Eckard,
You stated:
"If I understood you correctly, you argued that redundancy might be to blame for some problems. While this comes close to suspicions I uttered in the last but two (?) essay of mine, I feel too weak as to intensively deal with this matter. Looking for EPR-Bohm, I found an illustration of how to imagine a full rotation over not 2 pi but 4 pi"
Let me address your last point first. This is something I learned while taking a class in Quantum Field Theory, 40 years ago: cut out a piece of cardboard in the shape of a capital letter "L". Tape one end of a piece of string (total of three pieces) to each of the three points at the ends of the two line-segments that form the "L". Then tape the other end of each string to a table top, so that the strings are laid out flat and untangled. Now rotate (flip) the "L" by 2 pi (360 degrees). This will entangle the strings in such a manner that they cannot be untangled without un-taping the stings. However, if you rotate the "L" by an additional 2 pi, it is possible to untangle the strings without removing the tape: so a 4 pi rotation brings the device back to a zero-pi state, but a 2 pi rotation does not.
The first point is not exactly a case of redundancy, rather, it is a case of misinterpretation, as the result of using bad analogies to visualize the problem. For example, in Roger Penrose's book "The Emperor's New Mind", Penrose discusses the EPR paradox, and makes a bad analogy between two entangled spin-one-half particles and a pair of balls, one white and one black. Penrose says that " Suppose that the balls are taken out and removed to two opposite corners of the room, without either being looked at. Then if one ball is examined and found to be white - hey presto - the other turns out to be black..."
Others have used a pair of cloves, as another bad analogy. The reason that these are both bad analogies is the the whiteness or blackness of the ball, like the handedness of the cloves is an actual attribute, or property, of those objects.

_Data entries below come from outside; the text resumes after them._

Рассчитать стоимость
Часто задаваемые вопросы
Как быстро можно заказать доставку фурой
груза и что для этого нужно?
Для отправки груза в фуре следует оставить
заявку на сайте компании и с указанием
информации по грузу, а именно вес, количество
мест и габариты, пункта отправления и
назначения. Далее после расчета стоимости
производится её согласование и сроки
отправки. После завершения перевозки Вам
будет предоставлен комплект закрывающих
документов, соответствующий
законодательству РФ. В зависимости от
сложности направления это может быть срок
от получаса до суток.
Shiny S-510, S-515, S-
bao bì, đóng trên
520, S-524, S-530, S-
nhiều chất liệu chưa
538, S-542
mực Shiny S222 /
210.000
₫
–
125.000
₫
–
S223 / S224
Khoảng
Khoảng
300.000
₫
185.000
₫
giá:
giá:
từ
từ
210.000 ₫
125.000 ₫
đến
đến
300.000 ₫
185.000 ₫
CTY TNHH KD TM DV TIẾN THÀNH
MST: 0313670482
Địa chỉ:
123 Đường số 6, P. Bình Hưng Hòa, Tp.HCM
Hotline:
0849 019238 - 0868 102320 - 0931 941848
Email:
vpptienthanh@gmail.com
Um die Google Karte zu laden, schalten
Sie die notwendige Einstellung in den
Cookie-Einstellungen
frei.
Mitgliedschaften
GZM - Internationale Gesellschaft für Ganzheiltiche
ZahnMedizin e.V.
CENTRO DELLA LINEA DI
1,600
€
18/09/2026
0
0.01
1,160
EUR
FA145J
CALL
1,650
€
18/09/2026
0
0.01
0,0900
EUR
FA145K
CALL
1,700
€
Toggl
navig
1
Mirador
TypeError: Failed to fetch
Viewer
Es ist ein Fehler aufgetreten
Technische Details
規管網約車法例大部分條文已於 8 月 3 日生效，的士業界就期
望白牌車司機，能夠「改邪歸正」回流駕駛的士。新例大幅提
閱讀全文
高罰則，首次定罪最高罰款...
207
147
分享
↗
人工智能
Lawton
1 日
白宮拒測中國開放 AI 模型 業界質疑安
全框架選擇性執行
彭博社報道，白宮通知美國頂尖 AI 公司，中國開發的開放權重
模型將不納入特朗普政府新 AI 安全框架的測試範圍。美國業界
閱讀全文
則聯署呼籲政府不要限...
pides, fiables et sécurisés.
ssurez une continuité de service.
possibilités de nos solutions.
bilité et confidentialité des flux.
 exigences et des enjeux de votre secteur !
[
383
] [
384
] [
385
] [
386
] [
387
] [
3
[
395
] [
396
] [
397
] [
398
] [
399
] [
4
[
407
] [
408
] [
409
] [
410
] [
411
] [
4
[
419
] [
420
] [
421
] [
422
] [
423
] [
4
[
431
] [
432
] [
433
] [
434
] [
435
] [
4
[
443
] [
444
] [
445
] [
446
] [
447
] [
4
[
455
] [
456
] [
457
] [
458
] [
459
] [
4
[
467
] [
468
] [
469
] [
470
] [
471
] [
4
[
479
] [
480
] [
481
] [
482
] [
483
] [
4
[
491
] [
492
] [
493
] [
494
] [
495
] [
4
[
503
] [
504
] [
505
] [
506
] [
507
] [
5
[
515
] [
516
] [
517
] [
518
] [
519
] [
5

The false claim is then made, that there is no other classical analogy for which this would not be the case. But there is such an analogy: two parallel or anti-parralel coins, floating in space. The heads or tails of the coins, like the up or down spin of the particle, is not an attribute of the coins per se. Thus, neither coin is in the state of being either heads or tails, until an observer chooses to treat it as though it is. But as soon as the observer makes such a choice - hey presto - the state of the entangled coin is also known. No "weird non-local" phenomenon is needed to explain such behaviors. A better analogy will suffice.
But how do you describe this correct analogy mathematically. Somehow or other, symbols/variables must appear in the mathematical description, that refer to the observer's yet-to-be-made choice, and not just the properties of the coins; they pertain to the aspect angle which the observer must choses when the coin is finally observed.
If you misinterpret these extra symbols/variables as being attributes of the coins themselves, then you will encounter all the same weirdness found in the EPR paradox.
In his original paper, Bell never even imagined such a possibility, so he failed to consider it. Later, more astute physicists, like Bernard d'Espagnat, in his Nov., 1979 article in Scientific American, took note of this problem. Nevertheless, he dismissed the problem because he was unaware of the coin analogy. Hence, he claimed that "the physicist has been led to the conclusion that both protons in each pair have definite spin components at all times..."
In other words, he believes that, like the balls and gloves analogies, which do indeed have definite states at all times, ALL classical analogies MUST have definite states at all times, even before they are ever observed. But the coins do not.
Joy Cristian claims that Bell made a MATH mistake. I claim Bell made a much more fundamental mistake in the PHYSICS. My claim is that EVEN IF BELL"S THEOREM WERE VALID, it has no relevance to PHYSICS, because the only thing linking the MATH to the PHYSICS is a set of bad analogies and misinterpretations about what the symbols appearing in Bell's equations actually symbolize. They DO NOT symbolize attributes of the particles.
It is also significant that d'Espagnat took note of the fact that Bell had to introduce this unstated, additional assumption (that there is a one-to-one mapping between the variables in the math and the physical attributes of the particles), precisely because this assumption was never made anywhere else within QM, because it is not needed. It is only needed to reach Bell's erroneous conclusion.